LaRI: Layered Ray Intersections for Single-view 3D Geometric Reasoning
This addresses the limitation of conventional depth estimation for single-view 3D reasoning, offering a more comprehensive solution for computer vision tasks involving objects and scenes.
The paper tackles the problem of reasoning about unseen 3D geometry from a single image by introducing LaRI, which models multiple surfaces using layered ray intersections, enabling complete and efficient geometric reasoning. It achieves comparable object-level results to a large generative model with only 4% of its training data and 17% of its parameters, and performs scene-level occluded geometry reasoning in one feed-forward pass.

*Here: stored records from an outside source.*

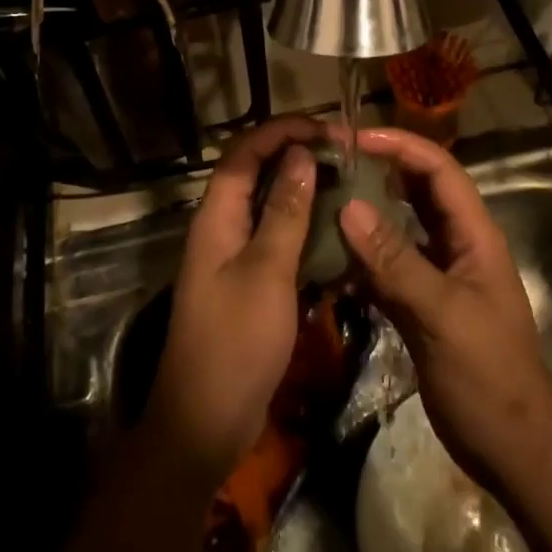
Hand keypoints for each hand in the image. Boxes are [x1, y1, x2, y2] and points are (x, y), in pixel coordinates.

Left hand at [146, 116, 323, 484]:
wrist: (205, 423)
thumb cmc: (235, 342)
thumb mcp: (266, 272)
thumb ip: (284, 212)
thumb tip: (300, 154)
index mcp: (216, 217)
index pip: (243, 153)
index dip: (280, 131)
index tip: (326, 128)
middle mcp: (221, 229)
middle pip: (254, 174)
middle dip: (294, 155)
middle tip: (343, 154)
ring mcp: (233, 259)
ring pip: (267, 207)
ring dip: (301, 191)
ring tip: (345, 183)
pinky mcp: (248, 286)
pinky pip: (276, 241)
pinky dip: (303, 229)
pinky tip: (335, 233)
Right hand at [338, 126, 551, 495]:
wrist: (514, 451)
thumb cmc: (488, 377)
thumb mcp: (442, 315)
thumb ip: (395, 261)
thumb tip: (348, 206)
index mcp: (474, 235)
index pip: (439, 170)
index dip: (401, 146)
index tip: (354, 138)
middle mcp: (457, 245)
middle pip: (418, 191)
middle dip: (380, 170)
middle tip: (331, 162)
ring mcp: (440, 275)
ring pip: (401, 227)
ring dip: (368, 212)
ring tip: (323, 197)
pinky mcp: (423, 304)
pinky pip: (390, 266)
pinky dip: (363, 257)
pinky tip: (330, 255)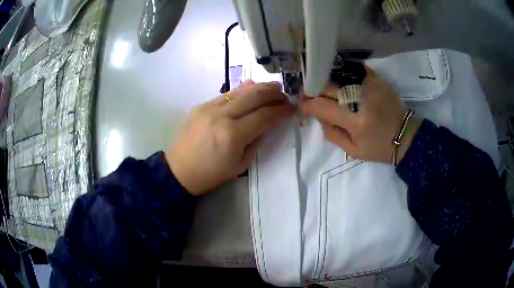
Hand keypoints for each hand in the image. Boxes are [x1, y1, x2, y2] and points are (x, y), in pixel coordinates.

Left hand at [166, 81, 294, 195]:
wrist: (179, 170)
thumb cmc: (211, 174)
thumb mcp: (241, 164)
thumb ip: (257, 140)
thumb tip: (268, 123)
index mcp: (233, 135)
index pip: (265, 116)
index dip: (282, 111)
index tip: (292, 108)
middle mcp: (222, 116)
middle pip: (254, 96)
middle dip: (274, 93)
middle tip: (285, 95)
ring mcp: (209, 108)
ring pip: (240, 91)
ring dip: (260, 87)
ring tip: (273, 87)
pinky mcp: (201, 105)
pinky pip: (226, 94)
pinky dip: (242, 90)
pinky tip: (251, 88)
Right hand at [300, 67, 420, 163]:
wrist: (406, 136)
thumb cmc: (379, 147)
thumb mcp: (353, 150)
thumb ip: (332, 133)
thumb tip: (318, 115)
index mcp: (355, 122)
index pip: (322, 107)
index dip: (308, 104)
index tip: (302, 104)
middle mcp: (361, 99)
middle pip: (328, 86)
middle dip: (313, 88)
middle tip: (308, 91)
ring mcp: (371, 85)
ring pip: (339, 75)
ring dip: (326, 79)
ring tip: (320, 83)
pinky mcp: (378, 79)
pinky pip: (355, 68)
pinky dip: (343, 71)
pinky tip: (338, 75)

We present layered ray intersections (LaRI), a new method for unseen geometry reasoning from a single image. Unlike conventional depth estimation that is limited to the visible surface, LaRI models multiple surfaces intersected by the camera rays using layered point maps. Benefiting from the compact and layered representation, LaRI enables complete, efficient, and view-aligned geometric reasoning to unify object- and scene-level tasks. We further propose to predict the ray stopping index, which identifies valid intersecting pixels and layers from LaRI's output. We build a complete training data generation pipeline for synthetic and real-world data, including 3D objects and scenes, with necessary data cleaning steps and coordination between rendering engines. As a generic method, LaRI's performance is validated in two scenarios: It yields comparable object-level results to the recent large generative model using 4% of its training data and 17% of its parameters. Meanwhile, it achieves scene-level occluded geometry reasoning in only one feed-forward.